Room for processing improvement?
In the meat processing sector, 16 companies with 36 plants process sheep and will provisionally put through around 25 million lamb equivalents in the 2012-2013 year. The maximum weekly potential to slaughter, which takes the average of the top week for each plant, is 1.2 million head. The highest volume was 979,000 head driven by the drought situation, the figures showed.
For beef, there were 13 companies slaughtering 2.3 million cattle in 24 plants over the 2012-2013 year. The highest week saw 835,000 head.
Both sets of figures showed the number of weeks involved if industry ran at the rate of the highest week. They suggest that all stock could be slaughtered in half the season, commented Burtt. However, this is “simply put’ he said, adding that there are other issues for the processing businesses to contend with, such as seasonal matters, employment and ability to service customers.
“These figures, however, show the sorts of challenges faced by the sector.”

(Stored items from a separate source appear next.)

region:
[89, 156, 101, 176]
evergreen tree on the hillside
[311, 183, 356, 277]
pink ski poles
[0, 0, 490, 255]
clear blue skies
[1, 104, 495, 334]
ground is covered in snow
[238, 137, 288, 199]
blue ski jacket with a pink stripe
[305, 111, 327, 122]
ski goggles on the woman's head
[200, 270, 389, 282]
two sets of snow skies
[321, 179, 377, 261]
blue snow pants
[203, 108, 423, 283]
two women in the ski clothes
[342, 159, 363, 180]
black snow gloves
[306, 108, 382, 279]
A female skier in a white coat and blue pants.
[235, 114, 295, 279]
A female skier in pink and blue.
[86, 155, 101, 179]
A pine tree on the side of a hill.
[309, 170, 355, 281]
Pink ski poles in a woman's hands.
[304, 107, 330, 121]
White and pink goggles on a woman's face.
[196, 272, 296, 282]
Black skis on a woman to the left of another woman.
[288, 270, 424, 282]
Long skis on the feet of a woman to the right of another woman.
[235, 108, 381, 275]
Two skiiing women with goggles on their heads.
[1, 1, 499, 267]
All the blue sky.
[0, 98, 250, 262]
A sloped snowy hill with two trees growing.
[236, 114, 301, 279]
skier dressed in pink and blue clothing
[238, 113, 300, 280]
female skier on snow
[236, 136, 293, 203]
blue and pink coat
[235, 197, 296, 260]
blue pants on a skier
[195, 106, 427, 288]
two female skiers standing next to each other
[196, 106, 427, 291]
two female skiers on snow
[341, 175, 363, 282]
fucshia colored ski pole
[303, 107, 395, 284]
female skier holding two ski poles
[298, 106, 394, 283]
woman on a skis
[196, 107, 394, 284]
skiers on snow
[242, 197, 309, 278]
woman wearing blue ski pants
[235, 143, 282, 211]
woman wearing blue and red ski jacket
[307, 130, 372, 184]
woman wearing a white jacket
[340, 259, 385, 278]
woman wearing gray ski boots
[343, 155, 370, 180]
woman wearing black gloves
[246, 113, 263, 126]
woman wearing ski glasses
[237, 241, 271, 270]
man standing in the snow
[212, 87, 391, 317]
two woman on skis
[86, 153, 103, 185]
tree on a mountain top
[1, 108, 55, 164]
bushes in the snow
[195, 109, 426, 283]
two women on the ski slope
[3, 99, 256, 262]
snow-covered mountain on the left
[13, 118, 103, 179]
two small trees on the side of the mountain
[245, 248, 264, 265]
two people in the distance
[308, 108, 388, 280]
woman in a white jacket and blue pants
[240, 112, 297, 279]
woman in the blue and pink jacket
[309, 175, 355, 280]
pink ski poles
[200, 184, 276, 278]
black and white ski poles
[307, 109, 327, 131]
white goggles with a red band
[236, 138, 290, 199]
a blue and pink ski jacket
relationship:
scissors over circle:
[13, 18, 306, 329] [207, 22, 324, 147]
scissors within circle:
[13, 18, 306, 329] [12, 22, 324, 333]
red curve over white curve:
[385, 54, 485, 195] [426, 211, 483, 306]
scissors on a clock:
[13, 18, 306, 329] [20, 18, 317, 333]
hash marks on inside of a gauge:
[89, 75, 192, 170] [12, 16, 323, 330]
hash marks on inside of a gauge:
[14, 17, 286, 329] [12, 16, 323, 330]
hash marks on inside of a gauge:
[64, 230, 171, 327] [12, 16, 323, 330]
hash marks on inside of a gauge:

Forecasts showing 2013-2014 will be tight
Barring natural disasters, forecasts are showing a tighter year ahead for the New Zealand meat industry. While export lamb and beef cattle slaughter was higher in the 2012-2013 (year-ending September), due to the drought, the prediction for the 2013-2014 season is for lower lamb production (around 18.2 million head) and beef production (2.25 million).
B+LNZ’s Economic Service is predicting that the average export lamb price for the 2013-2014 season will be around $98, while the export bull price will be maybe 20 cents a kg higher than the 2012-2013 figure of around 415 cents a kg, said Burtt.
While, the recession will continue in Europe,there are signs of recovery in the US and Japan and emerging markets are growing very rapidly, Burtt says, adding that he wonders what the post-drought environment for NZ, Australia and US will mean for herd rebuilding, being sustainably profitable, accepting and managing volatility and outlook “and doing it all efficiently.
“Overall, the RMSS has measures in place designed to track progress. But the measures provide a basis for developing thinking and actions for the longer term,” said Burtt.
With additional productivity improvements, reform of the processing sector, enhanced market access – including the explosion of trade to China and a newly inked FTA with Taiwan – plus the four red meat sector PGP programmes aiming to add $3 billion to sector returns over the next decade or so, we might be on track to get to that 11.4 billion target. I wonder what the figures will look like next year?